There are limitations, however, to interpreting episodes like this solely as the result of the heroic power of online media. During the spring of 2009, the leak to Staines of an e-mail exchange between Gordon Brown’s special advisor Damian McBride and former Blair adviser turned Labour blogger Derek Draper shed an unf
lattering light on Downing Street’s approach to media management. “Smeargate,” as it became known, revealed a plan by McBride to establish a supposedly independent website called Red Rag that would contain personalized attacks on leading Conservative politicians and their families. The story was shaped by the interaction of older and newer media logics. It involved a right-wing blogger, (Staines) whose website, Guido Fawkes, emulates classic British tabloid journalism, with its mix of innuendo, gossip, and rumor. But Staines’s “scoop” was dependent upon the support of two traditional British newspapers, for Staines did not publish the contents of the Draper–McBride e-mails on his blog but instead handed them to journalists at the Daily Telegraph and the Sunday Times, who duly broke the stories and shared the credit.

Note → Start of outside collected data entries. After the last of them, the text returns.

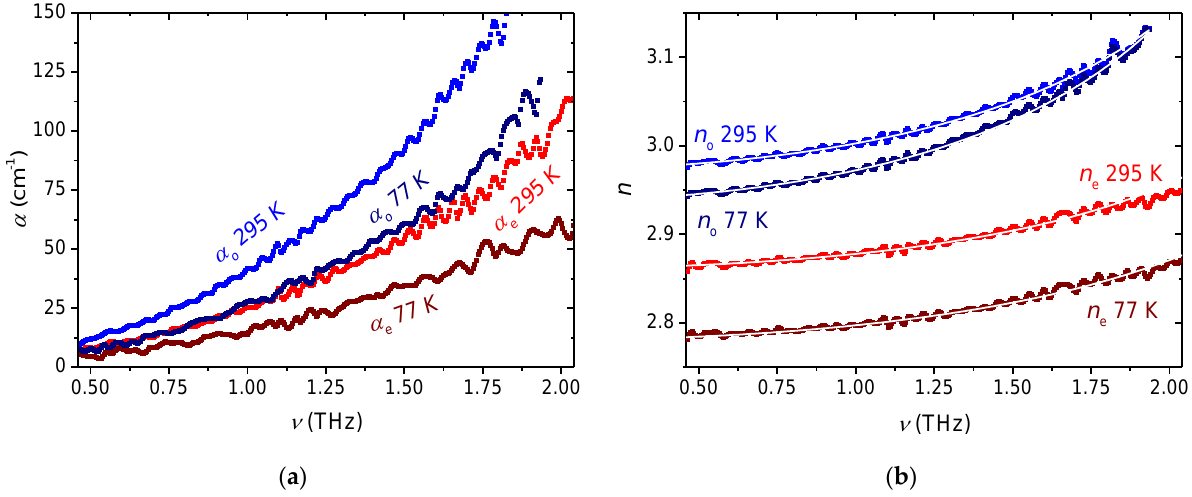
Figure 2. Optical properties of the LB4 crystal in the THz range: ( a ) Absorption coefficient; ( b ) dispersion of the refractive index. White lines on top of the experimental data are plotted according to the Sellmeier equation as a visual guide.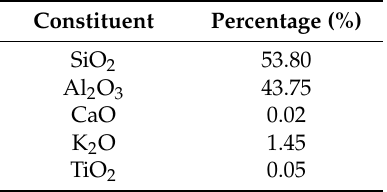
Figure 2. X Ray diffraction pattern of Speswhite kaolin. Table 3. Chemical composition of Speswhite Kaolin.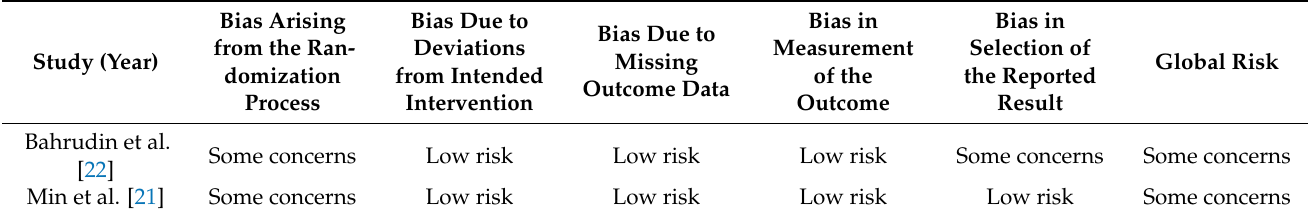
Table 3. Risk-of-bias assessment.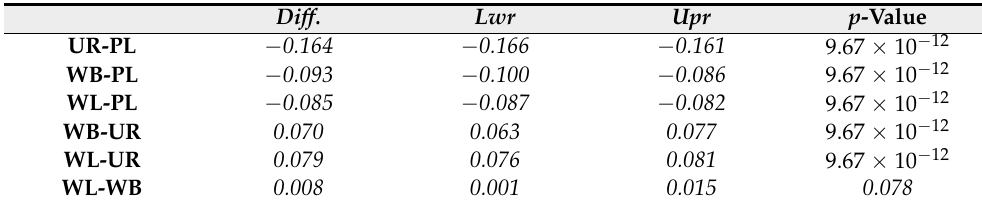
Table 8. Tukey HDS on NDVI standard deviation of all sampling pixels in each year. The table shows the difference ( Diff. ) between the mean values of the classes, lwr and upr show the lower and upper limits of the confidence intervals, respectively, and p -value shows the adjusted p -value for the tests. Values in bold show p -value < 0.05.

An often-rehearsed criticism of bloggers is that they are “amateurs” who lack the professionalism and ethical standards of trained journalists (see for example Keen, 2007). Bloggers have been accused of being less discerning in what they publish and as likely to disseminate unsubstantiated political gossip as much as genuine political news. However, some of the popular British bloggers have now moved toward hybrid, semi-professional models of organization along the lines pioneered by the Huffington Post in the United States (discussed below), or they have been co-opted in the service of professional journalism. In 2011, successful Conservative blogger Iain Dale set up a “current affairs mega blog” which has a group of almost seventy writers. And in 2012, Paul Staines started writing columns for the print edition of the established newspaper, the Daily Star.